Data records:
▼

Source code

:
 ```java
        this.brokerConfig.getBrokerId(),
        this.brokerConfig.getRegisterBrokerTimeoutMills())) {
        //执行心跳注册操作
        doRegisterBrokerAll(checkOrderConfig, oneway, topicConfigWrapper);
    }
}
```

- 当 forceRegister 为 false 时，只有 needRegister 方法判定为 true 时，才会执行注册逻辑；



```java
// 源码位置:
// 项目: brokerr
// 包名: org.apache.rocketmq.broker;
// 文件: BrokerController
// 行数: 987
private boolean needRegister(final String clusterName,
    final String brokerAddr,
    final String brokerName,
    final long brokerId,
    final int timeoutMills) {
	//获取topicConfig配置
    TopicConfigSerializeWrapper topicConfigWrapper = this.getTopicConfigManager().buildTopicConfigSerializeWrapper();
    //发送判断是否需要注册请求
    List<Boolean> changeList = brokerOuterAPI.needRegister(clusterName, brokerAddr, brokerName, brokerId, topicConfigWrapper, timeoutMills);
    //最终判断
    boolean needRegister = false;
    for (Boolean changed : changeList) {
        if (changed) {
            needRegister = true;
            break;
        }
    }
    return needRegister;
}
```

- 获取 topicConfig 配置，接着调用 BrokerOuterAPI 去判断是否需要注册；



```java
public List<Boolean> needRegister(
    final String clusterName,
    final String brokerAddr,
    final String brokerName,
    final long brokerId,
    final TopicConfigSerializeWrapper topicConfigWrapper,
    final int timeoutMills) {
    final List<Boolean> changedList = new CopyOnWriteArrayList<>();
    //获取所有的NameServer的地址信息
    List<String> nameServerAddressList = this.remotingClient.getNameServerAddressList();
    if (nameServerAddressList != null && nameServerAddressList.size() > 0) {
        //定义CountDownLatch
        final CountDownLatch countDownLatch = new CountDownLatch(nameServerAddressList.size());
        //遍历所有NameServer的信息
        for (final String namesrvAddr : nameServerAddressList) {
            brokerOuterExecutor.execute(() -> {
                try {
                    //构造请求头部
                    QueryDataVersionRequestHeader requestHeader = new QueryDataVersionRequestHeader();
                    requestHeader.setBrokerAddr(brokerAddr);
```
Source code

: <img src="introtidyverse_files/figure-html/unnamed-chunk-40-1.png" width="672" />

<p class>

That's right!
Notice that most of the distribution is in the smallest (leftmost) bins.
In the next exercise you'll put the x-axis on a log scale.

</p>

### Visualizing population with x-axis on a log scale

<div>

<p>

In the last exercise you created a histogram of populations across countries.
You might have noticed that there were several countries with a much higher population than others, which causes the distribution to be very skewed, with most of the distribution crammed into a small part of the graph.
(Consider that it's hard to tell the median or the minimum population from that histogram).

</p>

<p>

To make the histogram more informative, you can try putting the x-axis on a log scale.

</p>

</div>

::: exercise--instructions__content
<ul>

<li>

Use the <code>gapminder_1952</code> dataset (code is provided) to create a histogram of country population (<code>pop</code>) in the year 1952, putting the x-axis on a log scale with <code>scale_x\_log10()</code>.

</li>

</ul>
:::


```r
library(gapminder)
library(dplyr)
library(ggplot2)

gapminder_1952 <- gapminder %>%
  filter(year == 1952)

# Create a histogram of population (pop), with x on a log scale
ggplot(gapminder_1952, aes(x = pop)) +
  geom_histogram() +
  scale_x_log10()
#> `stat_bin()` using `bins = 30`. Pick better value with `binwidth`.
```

▲

TASK DESCRIPTION: Find each line above that contains "requestHeader", and copy those lines.

RESULT FOR THIS TASK:
                    QueryDataVersionRequestHeader requestHeader = new QueryDataVersionRequestHeader();
                    requestHeader.setBrokerAddr(brokerAddr);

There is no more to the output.